Saved data entries:
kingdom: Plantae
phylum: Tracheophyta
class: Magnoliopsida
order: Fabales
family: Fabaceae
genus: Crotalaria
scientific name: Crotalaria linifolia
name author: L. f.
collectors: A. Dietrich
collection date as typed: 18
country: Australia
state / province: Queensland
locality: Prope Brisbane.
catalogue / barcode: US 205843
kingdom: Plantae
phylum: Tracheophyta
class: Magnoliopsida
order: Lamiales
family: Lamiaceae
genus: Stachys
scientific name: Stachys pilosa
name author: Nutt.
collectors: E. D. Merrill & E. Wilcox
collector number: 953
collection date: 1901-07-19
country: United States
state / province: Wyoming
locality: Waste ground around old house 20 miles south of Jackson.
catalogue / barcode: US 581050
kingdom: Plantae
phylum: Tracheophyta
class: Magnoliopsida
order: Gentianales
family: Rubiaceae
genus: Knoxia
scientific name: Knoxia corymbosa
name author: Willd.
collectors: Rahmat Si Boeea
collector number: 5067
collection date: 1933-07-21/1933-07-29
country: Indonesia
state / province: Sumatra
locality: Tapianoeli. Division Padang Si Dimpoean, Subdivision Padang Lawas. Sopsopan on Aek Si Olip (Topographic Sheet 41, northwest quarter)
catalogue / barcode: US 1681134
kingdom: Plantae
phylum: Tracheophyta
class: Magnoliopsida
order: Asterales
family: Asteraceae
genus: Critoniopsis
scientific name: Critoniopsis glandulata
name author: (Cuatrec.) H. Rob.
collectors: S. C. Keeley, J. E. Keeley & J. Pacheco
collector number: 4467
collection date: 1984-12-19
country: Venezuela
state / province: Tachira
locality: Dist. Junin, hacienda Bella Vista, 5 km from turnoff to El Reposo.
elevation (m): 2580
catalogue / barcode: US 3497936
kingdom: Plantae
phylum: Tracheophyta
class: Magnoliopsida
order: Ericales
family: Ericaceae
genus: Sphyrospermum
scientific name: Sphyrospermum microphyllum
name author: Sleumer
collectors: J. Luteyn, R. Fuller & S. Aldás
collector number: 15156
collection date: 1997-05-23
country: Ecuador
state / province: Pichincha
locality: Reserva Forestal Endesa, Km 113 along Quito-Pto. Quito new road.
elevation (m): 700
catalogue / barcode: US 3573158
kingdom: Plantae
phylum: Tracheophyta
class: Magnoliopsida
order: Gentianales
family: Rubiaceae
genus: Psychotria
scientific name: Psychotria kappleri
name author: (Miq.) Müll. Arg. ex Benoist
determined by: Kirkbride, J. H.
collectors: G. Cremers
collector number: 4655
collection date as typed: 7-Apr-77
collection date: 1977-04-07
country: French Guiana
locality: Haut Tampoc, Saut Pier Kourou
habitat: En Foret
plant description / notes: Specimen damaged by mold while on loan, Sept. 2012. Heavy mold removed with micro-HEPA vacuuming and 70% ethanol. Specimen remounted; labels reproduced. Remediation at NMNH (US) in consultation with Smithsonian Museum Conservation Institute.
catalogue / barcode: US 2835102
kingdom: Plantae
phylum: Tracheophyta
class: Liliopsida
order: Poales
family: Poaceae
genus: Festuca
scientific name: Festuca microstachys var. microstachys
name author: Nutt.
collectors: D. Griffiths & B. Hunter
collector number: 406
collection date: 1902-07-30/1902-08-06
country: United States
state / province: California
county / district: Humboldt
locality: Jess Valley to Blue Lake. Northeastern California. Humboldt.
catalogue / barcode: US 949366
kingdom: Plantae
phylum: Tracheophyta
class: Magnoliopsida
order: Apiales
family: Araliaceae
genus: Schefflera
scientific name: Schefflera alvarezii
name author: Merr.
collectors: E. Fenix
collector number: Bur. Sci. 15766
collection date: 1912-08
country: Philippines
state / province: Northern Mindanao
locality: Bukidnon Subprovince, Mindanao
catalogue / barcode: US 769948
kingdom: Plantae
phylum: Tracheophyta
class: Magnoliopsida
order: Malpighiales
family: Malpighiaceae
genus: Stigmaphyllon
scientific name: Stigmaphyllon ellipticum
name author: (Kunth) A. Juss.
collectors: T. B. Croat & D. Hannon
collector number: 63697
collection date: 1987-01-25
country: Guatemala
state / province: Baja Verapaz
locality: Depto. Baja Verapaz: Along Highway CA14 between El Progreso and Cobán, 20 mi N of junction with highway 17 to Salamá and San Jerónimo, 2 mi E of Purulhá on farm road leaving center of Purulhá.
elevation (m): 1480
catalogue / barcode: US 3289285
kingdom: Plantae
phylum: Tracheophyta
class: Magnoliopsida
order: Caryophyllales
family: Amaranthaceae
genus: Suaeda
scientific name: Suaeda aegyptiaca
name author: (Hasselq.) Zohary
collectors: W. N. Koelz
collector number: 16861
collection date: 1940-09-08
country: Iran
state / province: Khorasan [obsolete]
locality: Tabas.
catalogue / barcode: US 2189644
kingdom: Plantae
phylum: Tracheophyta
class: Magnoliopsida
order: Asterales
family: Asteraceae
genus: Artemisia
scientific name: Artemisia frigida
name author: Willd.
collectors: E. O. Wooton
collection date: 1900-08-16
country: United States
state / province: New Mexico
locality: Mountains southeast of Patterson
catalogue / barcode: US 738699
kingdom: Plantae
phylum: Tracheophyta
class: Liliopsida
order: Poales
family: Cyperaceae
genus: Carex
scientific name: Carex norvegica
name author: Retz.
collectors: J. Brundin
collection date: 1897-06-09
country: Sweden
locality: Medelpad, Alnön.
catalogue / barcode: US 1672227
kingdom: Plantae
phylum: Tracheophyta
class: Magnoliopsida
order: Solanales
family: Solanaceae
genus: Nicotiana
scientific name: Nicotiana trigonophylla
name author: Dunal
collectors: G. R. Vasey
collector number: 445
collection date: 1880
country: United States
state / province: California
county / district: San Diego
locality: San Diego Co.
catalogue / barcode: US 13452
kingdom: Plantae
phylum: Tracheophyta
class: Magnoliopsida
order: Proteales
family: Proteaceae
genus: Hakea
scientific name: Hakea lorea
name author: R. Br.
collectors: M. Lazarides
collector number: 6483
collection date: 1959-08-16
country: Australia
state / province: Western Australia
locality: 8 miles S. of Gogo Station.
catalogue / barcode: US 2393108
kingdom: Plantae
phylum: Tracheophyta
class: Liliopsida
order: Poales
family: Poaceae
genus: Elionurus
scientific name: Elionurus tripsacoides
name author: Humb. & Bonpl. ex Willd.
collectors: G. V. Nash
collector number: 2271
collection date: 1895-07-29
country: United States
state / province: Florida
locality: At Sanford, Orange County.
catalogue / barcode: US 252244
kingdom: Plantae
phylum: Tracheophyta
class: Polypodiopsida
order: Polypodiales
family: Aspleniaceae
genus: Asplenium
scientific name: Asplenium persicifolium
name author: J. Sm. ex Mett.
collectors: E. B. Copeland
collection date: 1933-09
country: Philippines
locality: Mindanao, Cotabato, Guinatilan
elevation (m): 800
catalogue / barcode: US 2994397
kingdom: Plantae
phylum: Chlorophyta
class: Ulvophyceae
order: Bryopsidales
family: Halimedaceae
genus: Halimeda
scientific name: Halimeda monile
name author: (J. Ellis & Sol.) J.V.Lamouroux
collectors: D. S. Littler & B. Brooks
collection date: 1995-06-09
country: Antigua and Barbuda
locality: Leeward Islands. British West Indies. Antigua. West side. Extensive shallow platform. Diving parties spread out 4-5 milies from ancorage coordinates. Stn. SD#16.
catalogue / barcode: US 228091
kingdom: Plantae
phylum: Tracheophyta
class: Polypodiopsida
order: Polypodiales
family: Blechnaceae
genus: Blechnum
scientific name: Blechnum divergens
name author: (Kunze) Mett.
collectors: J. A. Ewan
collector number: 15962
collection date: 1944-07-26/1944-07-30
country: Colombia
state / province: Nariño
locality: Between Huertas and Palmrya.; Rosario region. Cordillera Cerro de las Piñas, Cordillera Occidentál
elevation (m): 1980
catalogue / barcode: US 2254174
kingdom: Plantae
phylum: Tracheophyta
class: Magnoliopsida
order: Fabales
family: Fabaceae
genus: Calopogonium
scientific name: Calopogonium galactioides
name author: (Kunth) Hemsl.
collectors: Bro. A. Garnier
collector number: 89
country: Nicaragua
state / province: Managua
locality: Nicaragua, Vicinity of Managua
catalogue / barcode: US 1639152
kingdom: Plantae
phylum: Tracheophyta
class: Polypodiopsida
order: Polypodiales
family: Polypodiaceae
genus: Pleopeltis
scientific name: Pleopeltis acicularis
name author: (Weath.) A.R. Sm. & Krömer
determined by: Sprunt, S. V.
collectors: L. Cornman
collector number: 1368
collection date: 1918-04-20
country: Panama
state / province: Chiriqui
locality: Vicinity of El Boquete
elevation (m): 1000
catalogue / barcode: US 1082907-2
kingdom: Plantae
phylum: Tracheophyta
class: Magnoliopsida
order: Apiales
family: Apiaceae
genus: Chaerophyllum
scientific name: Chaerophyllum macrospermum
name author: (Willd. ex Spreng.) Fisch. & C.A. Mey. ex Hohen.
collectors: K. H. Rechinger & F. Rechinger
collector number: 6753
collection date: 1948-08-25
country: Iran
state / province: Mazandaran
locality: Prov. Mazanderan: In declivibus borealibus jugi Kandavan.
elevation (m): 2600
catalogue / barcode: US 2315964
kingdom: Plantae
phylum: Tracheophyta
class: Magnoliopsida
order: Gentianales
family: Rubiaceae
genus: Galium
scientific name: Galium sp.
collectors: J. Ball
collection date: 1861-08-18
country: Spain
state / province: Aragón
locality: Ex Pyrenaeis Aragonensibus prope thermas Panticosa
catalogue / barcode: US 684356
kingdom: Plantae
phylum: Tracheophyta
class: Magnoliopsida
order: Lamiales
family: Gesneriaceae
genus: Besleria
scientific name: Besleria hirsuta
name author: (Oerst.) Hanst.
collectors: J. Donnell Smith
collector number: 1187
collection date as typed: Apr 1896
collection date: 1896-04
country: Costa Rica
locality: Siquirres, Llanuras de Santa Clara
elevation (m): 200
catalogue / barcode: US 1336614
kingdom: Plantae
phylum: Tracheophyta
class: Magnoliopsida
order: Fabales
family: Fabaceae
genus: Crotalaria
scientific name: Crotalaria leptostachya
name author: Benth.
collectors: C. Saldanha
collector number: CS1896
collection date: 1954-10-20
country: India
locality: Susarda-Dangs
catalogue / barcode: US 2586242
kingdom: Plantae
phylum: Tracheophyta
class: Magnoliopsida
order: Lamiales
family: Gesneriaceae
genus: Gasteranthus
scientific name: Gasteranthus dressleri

#### Short task
Please format the lines from the line with "genus: Hakea" to the line with "genus: Halimeda" as a JSON list of strings, one string per line, leaving out blank lines.

#### Result below
[
  "genus: Hakea",
  "scientific name: Hakea lorea",
  "name author: R. Br.",
  "collectors: M. Lazarides",
  "collector number: 6483",
  "collection date: 1959-08-16",
  "country: Australia",
  "state / province: Western Australia",
  "locality: 8 miles S. of Gogo Station.",
  "catalogue / barcode: US 2393108",
  "kingdom: Plantae",
  "phylum: Tracheophyta",
  "class: Liliopsida",
  "order: Poales",
  "family: Poaceae",
  "genus: Elionurus",
  "scientific name: Elionurus tripsacoides",
  "name author: Humb. & Bonpl. ex Willd.",
  "collectors: G. V. Nash",
  "collector number: 2271",
  "collection date: 1895-07-29",
  "country: United States",
  "state / province: Florida",
  "locality: At Sanford, Orange County.",
  "catalogue / barcode: US 252244",
  "kingdom: Plantae",
  "phylum: Tracheophyta",
  "class: Polypodiopsida",
  "order: Polypodiales",
  "family: Aspleniaceae",
  "genus: Asplenium",
  "scientific name: Asplenium persicifolium",
  "name author: J. Sm. ex Mett.",
  "collectors: E. B. Copeland",
  "collection date: 1933-09",
  "country: Philippines",
  "locality: Mindanao, Cotabato, Guinatilan",
  "elevation (m): 800",
  "catalogue / barcode: US 2994397",
  "kingdom: Plantae",
  "phylum: Chlorophyta",
  "class: Ulvophyceae",
  "order: Bryopsidales",
  "family: Halimedaceae",
  "genus: Halimeda"
]